When the Republicans need a fiery orator to make a point, the most obvious senator that comes to mind is Ted Cruz (R-Texas). The staunch conservative typically pulls no punches and that was the case this week when he delivered a blistering criticism of Democrat opposition to the tax reform bill on the Senate floor.
Cruz pointed out that the bill doubles the child tax from $1,000 to $2,000, a provision that would particularly help single parents, yet “Every single Democrat in this body is going to say to the single mom ‘tough luck. We aren’t cutting your taxes,’” Cruz said. He also noted that his amendment to the bill includes an expansion of educational savings plans to allow parents to spend the educational IRA money on K-12 schools.
The senator called out the Democrat claim that the bill would make taxes go up for most Americans. “In January, take a look at your paystubs,” Cruz said. “The Democrats are claiming, wildly falsely, that somehow your taxes are going to go up. Let me tell you, for virtually every American taxpayer in the country, your taxes are going to go down.”
To prove his point, Cruz noted that “every single income tax bracket is going down.” He also pointed out that the standard deduction is being doubled.
“There is one subset of people whose taxes will go up,” Cruz conceded, “Rich people in high tax Democratic states.”
Cruz urged voters to look at their paystubs in January and, “if they weren’t telling the truth, if you’re paying less taxes, you ought to stop and ask yourself, ‘Gosh, why did 48 Democrats in the Senate all tell me something that was false?’”
After noting that Democrats have crossed the aisle to vote with Republicans for tax relief in the past, Cruz answered the question of why the current Democratic caucus voted in lockstep against the reform bill.

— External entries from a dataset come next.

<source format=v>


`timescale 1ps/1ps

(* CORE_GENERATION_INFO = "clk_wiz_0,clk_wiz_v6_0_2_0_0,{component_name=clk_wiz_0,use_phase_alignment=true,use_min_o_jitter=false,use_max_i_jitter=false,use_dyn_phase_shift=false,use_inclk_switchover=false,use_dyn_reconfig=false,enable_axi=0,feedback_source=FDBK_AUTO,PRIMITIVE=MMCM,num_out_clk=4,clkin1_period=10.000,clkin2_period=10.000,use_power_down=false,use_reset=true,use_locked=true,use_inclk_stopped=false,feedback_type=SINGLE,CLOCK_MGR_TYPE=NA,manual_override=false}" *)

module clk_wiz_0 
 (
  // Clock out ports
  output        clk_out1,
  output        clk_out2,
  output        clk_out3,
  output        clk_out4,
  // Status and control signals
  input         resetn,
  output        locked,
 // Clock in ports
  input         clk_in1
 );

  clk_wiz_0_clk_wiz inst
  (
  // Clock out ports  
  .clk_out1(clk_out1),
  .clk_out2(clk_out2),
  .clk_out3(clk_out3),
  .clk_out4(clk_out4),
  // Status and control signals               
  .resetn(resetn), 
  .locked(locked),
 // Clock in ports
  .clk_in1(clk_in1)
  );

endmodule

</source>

“Because they can’t stand the President,” Cruz said. “They’re angry at the President. That’s fine. If they’re angry at the President, stand up and yell at the President, but don’t take it out on kids who are homeschooled. Don’t take it out on kids with disabilities.”

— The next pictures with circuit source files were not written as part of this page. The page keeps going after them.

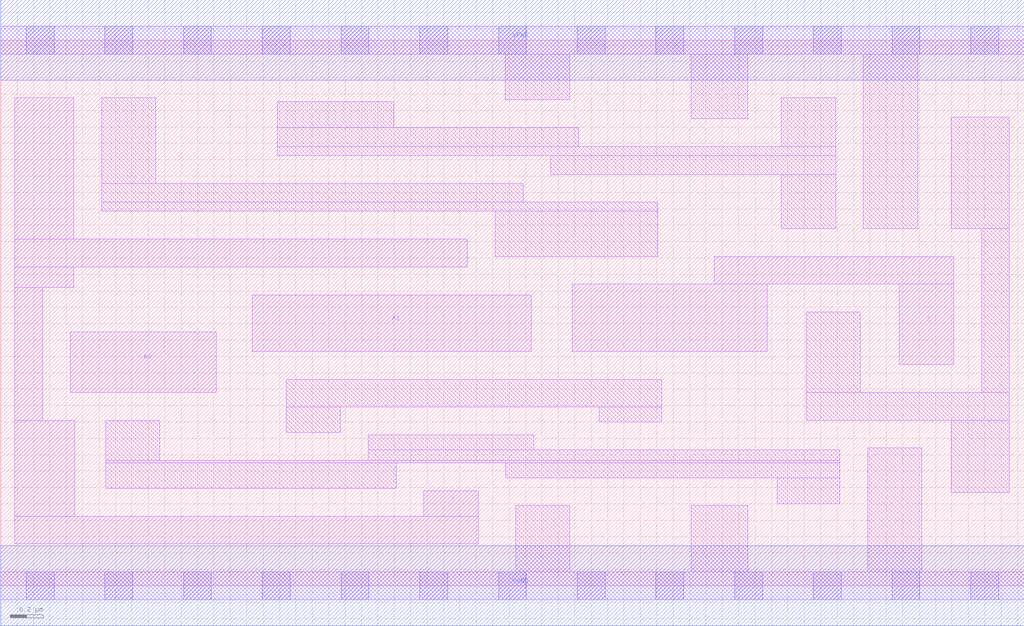
<source format=lef>
# Copyright 2020 The SkyWater PDK Authors
#
# Licensed under the Apache License, Version 2.0 (the "License");
# you may not use this file except in compliance with the License.
# You may obtain a copy of the License at
#
#     https://www.apache.org/licenses/LICENSE-2.0
#
# Unless required by applicable law or agreed to in writing, software
# distributed under the License is distributed on an "AS IS" BASIS,
# WITHOUT WARRANTIES OR CONDITIONS OF ANY KIND, either express or implied.
# See the License for the specific language governing permissions and
# limitations under the License.
#
# SPDX-License-Identifier: Apache-2.0

VERSION 5.7 ;
  NAMESCASESENSITIVE ON ;
  NOWIREEXTENSIONATPIN ON ;
  DIVIDERCHAR "/" ;
  BUSBITCHARS "[]" ;
UNITS
  DATABASE MICRONS 200 ;
END UNITS
MACRO sky130_fd_sc_ms__mux2i_2
  CLASS CORE ;
  SOURCE USER ;
  FOREIGN sky130_fd_sc_ms__mux2i_2 ;
  ORIGIN  0.000000  0.000000 ;
  SIZE  6.240000 BY  3.330000 ;
  SYMMETRY X Y ;
  SITE unit ;
  PIN A0
    ANTENNAGATEAREA  0.625200 ;
    DIRECTION INPUT ;
    USE SIGNAL ;
    PORT
      LAYER li1 ;
        RECT 0.425000 1.180000 1.315000 1.550000 ;
    END
  END A0
  PIN A1
    ANTENNAGATEAREA  0.625200 ;
    DIRECTION INPUT ;
    USE SIGNAL ;
    PORT
      LAYER li1 ;
        RECT 1.535000 1.430000 3.235000 1.775000 ;
    END
  END A1
  PIN S
    ANTENNAGATEAREA  0.901200 ;
    DIRECTION INPUT ;
    USE SIGNAL ;
    PORT
      LAYER li1 ;
        RECT 3.485000 1.430000 4.675000 1.840000 ;
        RECT 4.350000 1.840000 5.810000 2.010000 ;
        RECT 5.480000 1.350000 5.810000 1.840000 ;
    END
  END S
  PIN Y
    ANTENNADIFFAREA  1.973750 ;
    DIRECTION OUTPUT ;
    USE SIGNAL ;
    PORT
      LAYER li1 ;
        RECT 0.085000 0.255000 2.910000 0.425000 ;
        RECT 0.085000 0.425000 0.450000 1.010000 ;
        RECT 0.085000 1.010000 0.255000 1.820000 ;
        RECT 0.085000 1.820000 0.445000 1.945000 ;
        RECT 0.085000 1.945000 2.845000 2.115000 ;
        RECT 0.085000 2.115000 0.445000 2.980000 ;
        RECT 2.580000 0.425000 2.910000 0.580000 ;
    END
  END Y
  PIN VGND
    DIRECTION INOUT ;
    USE GROUND ;
    PORT
      LAYER met1 ;
        RECT 0.000000 -0.245000 6.240000 0.245000 ;
    END
  END VGND
  PIN VPWR
    DIRECTION INOUT ;
    USE POWER ;
    PORT
      LAYER met1 ;
        RECT 0.000000 3.085000 6.240000 3.575000 ;
    END
  END VPWR
  OBS
    LAYER li1 ;
      RECT 0.000000 -0.085000 6.240000 0.085000 ;
      RECT 0.000000  3.245000 6.240000 3.415000 ;
      RECT 0.615000  2.285000 4.005000 2.340000 ;
      RECT 0.615000  2.340000 3.185000 2.455000 ;
      RECT 0.615000  2.455000 0.945000 2.980000 ;
      RECT 0.640000  0.595000 2.410000 0.750000 ;
      RECT 0.640000  0.750000 5.115000 0.765000 ;
      RECT 0.640000  0.765000 0.970000 1.010000 ;
      RECT 1.685000  2.625000 5.090000 2.680000 ;
      RECT 1.685000  2.680000 3.525000 2.795000 ;
      RECT 1.685000  2.795000 2.395000 2.955000 ;
      RECT 1.740000  0.935000 2.070000 1.090000 ;
      RECT 1.740000  1.090000 4.030000 1.260000 ;
      RECT 2.240000  0.765000 5.115000 0.830000 ;
      RECT 2.240000  0.830000 3.250000 0.920000 ;
      RECT 3.015000  2.010000 4.005000 2.285000 ;
      RECT 3.075000  2.965000 3.470000 3.245000 ;
      RECT 3.080000  0.660000 5.115000 0.750000 ;
      RECT 3.140000  0.085000 3.470000 0.490000 ;
      RECT 3.355000  2.510000 5.090000 2.625000 ;
      RECT 3.650000  1.000000 4.030000 1.090000 ;
      RECT 4.210000  0.085000 4.555000 0.490000 ;
      RECT 4.210000  2.850000 4.555000 3.245000 ;
      RECT 4.735000  0.500000 5.115000 0.660000 ;
      RECT 4.760000  2.180000 5.090000 2.510000 ;
      RECT 4.760000  2.680000 5.090000 2.980000 ;
      RECT 4.910000  1.010000 6.150000 1.180000 ;
      RECT 4.910000  1.180000 5.240000 1.670000 ;
      RECT 5.260000  2.180000 5.590000 3.245000 ;
      RECT 5.285000  0.085000 5.615000 0.840000 ;
      RECT 5.795000  0.570000 6.150000 1.010000 ;
      RECT 5.795000  2.180000 6.150000 2.860000 ;
      RECT 5.980000  1.180000 6.150000 2.180000 ;
    LAYER mcon ;
      RECT 0.155000 -0.085000 0.325000 0.085000 ;
      RECT 0.155000  3.245000 0.325000 3.415000 ;
      RECT 0.635000 -0.085000 0.805000 0.085000 ;
      RECT 0.635000  3.245000 0.805000 3.415000 ;
      RECT 1.115000 -0.085000 1.285000 0.085000 ;
      RECT 1.115000  3.245000 1.285000 3.415000 ;
      RECT 1.595000 -0.085000 1.765000 0.085000 ;
      RECT 1.595000  3.245000 1.765000 3.415000 ;
      RECT 2.075000 -0.085000 2.245000 0.085000 ;
      RECT 2.075000  3.245000 2.245000 3.415000 ;
      RECT 2.555000 -0.085000 2.725000 0.085000 ;
      RECT 2.555000  3.245000 2.725000 3.415000 ;
      RECT 3.035000 -0.085000 3.205000 0.085000 ;
      RECT 3.035000  3.245000 3.205000 3.415000 ;
      RECT 3.515000 -0.085000 3.685000 0.085000 ;
      RECT 3.515000  3.245000 3.685000 3.415000 ;
      RECT 3.995000 -0.085000 4.165000 0.085000 ;
      RECT 3.995000  3.245000 4.165000 3.415000 ;
      RECT 4.475000 -0.085000 4.645000 0.085000 ;
      RECT 4.475000  3.245000 4.645000 3.415000 ;
      RECT 4.955000 -0.085000 5.125000 0.085000 ;
      RECT 4.955000  3.245000 5.125000 3.415000 ;
      RECT 5.435000 -0.085000 5.605000 0.085000 ;
      RECT 5.435000  3.245000 5.605000 3.415000 ;
      RECT 5.915000 -0.085000 6.085000 0.085000 ;
      RECT 5.915000  3.245000 6.085000 3.415000 ;
  END
END sky130_fd_sc_ms__mux2i_2

</source>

The tax reform bill passed on Wednesday with a party line vote. Despite providing tax relief for the middle class, the bill was largely unpopular among voters. FiveThirtyEight pointed out that the tax cuts were even less popular than some tax increases have been.
The responsibility for the bill’s unpopularity lies with media misrepresentations of the bill based on Democratic falsehoods, but Republicans who did not adequately defend and explain the legislation share the blame. If every Republican spoke as strongly in favor of tax reform as Sen. Cruz, public opinion would be very different.